Po akcji szczepień rzadziej zarażać się mają lekarze i pielęgniarki.

– Bardzo rzadko się zdarza, że ktoś zachoruje mimo szczepienia – powiedział prof. Żylicz. Takie sytuacje mają miejsce, ponieważ szczepienie nie daje pewnej gwarancji ochrony. Jednak jest ona wysoka, z badań wynika, że na przykład Pfizera i BioNTech zapewniają o 95 proc. ochronie. Oznacza to, że jedynie kilka procent zaszczepionej populacji może nie mieć odpowiedniej ochrony mimo podania preparatu.

– Nie każdy tak samo reaguje na zakażenie i szczepienie – powiedział prof. Marek Sanak, genetyk, biolog molekularny, kierownik Zakładu Diagnostyki Biochemicznej i Molekularnej Szpitala Uniwersyteckiego w Krakowie i Zakładu Biologii Molekularnej i Genetyki Klinicznej Wydziału Lekarskiego Collegium Medicum Uniwersytetu Jagiellońskiego.

– Infekcjom sprzyjają indywidualne predyspozycja oraz warunki środowiskowe.
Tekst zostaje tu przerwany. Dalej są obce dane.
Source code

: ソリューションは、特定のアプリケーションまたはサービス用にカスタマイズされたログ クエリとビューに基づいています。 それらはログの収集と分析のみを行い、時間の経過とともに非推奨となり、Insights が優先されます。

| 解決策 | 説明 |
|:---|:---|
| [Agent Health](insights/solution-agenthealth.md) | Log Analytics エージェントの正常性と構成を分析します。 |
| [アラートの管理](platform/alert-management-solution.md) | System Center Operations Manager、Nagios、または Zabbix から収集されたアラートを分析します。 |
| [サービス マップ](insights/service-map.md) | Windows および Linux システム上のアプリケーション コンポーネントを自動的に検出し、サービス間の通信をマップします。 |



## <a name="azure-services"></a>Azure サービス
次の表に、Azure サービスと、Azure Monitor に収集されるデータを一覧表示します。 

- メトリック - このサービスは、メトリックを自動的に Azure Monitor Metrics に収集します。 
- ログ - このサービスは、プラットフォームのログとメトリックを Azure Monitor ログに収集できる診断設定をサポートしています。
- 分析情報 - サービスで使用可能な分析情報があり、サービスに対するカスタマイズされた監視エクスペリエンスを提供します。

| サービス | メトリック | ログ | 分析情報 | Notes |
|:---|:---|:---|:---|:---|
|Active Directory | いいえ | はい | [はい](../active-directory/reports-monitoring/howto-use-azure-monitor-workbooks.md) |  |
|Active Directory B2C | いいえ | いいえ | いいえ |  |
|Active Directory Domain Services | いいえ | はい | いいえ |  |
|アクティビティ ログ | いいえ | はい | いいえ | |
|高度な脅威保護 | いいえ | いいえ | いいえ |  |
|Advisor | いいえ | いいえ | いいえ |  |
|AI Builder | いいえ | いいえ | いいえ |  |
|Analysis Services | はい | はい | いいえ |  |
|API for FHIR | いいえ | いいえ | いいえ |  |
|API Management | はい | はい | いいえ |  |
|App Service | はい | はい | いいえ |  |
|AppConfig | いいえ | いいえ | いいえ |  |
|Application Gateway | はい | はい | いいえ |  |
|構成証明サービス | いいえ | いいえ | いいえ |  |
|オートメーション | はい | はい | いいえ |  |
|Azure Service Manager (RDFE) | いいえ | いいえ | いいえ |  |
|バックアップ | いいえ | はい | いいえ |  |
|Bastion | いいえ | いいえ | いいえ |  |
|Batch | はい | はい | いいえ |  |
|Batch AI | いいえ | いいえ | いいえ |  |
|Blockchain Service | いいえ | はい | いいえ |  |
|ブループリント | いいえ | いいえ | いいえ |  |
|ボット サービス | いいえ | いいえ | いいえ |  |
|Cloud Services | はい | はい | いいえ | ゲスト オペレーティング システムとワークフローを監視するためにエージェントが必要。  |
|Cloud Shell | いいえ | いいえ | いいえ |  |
Na ogół jedna zainfekowana osoba zakaża dwie lub trzy inne osoby, ale zdarza się, że znacznie więcej. Roznosiciele wirusów nie mają jakiś szczególnych cech genetycznych. Najczęściej zakażają młodzi, aktywni zawodowo mężczyźni, szczególnie ci głośno mówiący. A ryzyko zakażenia największe jest w zamkniętych pomieszczaniach i gdy kontakt jest zbyt bliski – twierdził.

Specjaliści przypomnieli o tym w związku ze zbliżającymi się wakacjami, wyjazdami i częstszymi kontaktami z innymi ludźmi. Przebywanie na otwartej przestrzeni jest mniej ryzykowne, trzeba jednak pamiętać, że nie wszyscy, których spotkamy, będą zaszczepieni przeciwko SARS-CoV-2. Odporność zbiorową najprawdopodobniej uzyskamy, gdy zaszczepi się co najmniej 70-80 proc. populacji.

– Wciąż należy przestrzegać dystansu, nie tłoczyć się w zamkniętych pomieszczeń i często myć ręce – przekonywał prof. Krzysztof Simon, kierownik Kliniki Chorób Zakaźnych i Hepatologii Wydziału Lekarsko-Stomatologicznego Uniwersytetu Medycznego we Wrocławiu. Dodał, że jeśli nie będziemy się szczepić i przestrzegać zasad profilaktycznych, to jesienią dojdzie do czwartej fali zakażeń.